4) İstismarcılar dışarıdan fark edilebilen, anormal davranışları olan yabancı kişilerdir: Cinsel istismar ve tecavüz konusunda son 50 yıldır yapılan araştırmalar istismarcının çoğunlukla erkek, çekirdek aile, geniş aile, yakın çevre ya da eğitim kurumlarından; çocuğun, hatta ailenin de tanıdığı biri olduğunu göstermektedir.

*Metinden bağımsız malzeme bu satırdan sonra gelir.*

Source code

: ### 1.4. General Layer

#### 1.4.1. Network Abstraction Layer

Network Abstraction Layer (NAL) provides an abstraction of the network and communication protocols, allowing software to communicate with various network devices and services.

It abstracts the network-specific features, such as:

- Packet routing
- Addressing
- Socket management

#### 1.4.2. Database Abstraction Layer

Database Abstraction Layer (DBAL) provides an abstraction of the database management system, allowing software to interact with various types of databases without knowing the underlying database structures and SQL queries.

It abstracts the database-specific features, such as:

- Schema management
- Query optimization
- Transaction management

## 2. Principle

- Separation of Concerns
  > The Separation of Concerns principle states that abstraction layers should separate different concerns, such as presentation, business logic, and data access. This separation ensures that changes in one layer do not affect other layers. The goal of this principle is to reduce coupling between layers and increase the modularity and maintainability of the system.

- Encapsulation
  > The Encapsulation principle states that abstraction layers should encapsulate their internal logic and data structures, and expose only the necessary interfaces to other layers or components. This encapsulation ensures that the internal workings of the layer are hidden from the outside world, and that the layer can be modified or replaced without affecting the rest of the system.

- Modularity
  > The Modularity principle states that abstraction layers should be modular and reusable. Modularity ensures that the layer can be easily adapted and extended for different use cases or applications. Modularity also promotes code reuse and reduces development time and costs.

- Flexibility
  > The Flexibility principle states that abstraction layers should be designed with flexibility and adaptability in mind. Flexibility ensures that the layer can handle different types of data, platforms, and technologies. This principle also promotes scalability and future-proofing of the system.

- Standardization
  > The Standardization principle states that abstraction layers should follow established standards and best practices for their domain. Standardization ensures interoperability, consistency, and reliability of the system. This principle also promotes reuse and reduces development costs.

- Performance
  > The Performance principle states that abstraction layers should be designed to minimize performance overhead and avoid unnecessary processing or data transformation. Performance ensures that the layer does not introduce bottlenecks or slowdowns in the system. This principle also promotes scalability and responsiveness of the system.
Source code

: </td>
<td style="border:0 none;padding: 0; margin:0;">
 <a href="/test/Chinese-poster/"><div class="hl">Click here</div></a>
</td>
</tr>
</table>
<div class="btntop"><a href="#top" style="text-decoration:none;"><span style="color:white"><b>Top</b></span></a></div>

Cinsel istismar ve tecavüzü yapan kişiler evli, çocuklu, meslek sahibi kişiler olduğunda tespit edilmesi ve ortaya çıkması daha zor olmaktadır.
5) Parklar, umumi tuvaletler, ıssız sokaklar, karanlık yerler, boş inşaat sahaları cinsel istismarın gerçekleşebileceği tehlikeli bölgelerdir: Cinsel istismar her ortamda olabilir. Özellikle yakınları tarafından olduğunda sıklıkla sokakta, arazilerde değil; çocuğun bildiği, güvende hissettiği mekanlarda gerçekleşir. Olayın olduğu yer genellikle ev, okul gibi çocuğun içinde bulunduğu yakın çevresidir.
6) Çocuk sesini çıkarmadıysa rızası vardır. Çocuk istismarında çocuğun rızası diye bir kavram yoktur, çocuğun kendinden yaşça büyük birinin isteklerini sessiz kalarak yerine getirmesi, bunu kabul ettiği anlamına gelmez. İstemediği söz ve davranışlara itiraz etmemesi, rıza göstergesi değil, her anlamda gücünün yetmemesi ile ilişkidir.
7) Çocuklara uslu, akıllı, açıkgöz olmalarını söyleyip, sık sık uyarırsak onları tehlikelerden korumuş oluruz: Çocukları korumanın etkili yollarından birisi de, onlara cinsel istismarla ilgili bilgilendirme eğitimi vermektir. Pek çok ebeveyn cinsellikle ilgili konuşurken zorlanır. Konuşma içeriği sadece akıllı, uslu olmalarını, ıssız yerlerde dolaşmamalarını tembihlemekle sınırlı kalırsa, bu nasihat bilgilendirme yerine geçmez, çocuğunuzu korumuş, onu cinsel istismarla yeterince bilgilendirmiş olmazsınız.
8) Çocuklar, olan biteni çabuk unuturlar. Akıllı, olgun çocuklar bu deneyimi kolay atlatırlar: Cinsel istismar, çocuğun ruhsal ve fiziksel sağlığı açısından ciddi derecede zarar vericidir. Çocuğun özgüvenini, cinselliğini, ilişkilerini, tüm hayatını etkileyebilecek ağır bir yüke dönüşebilir.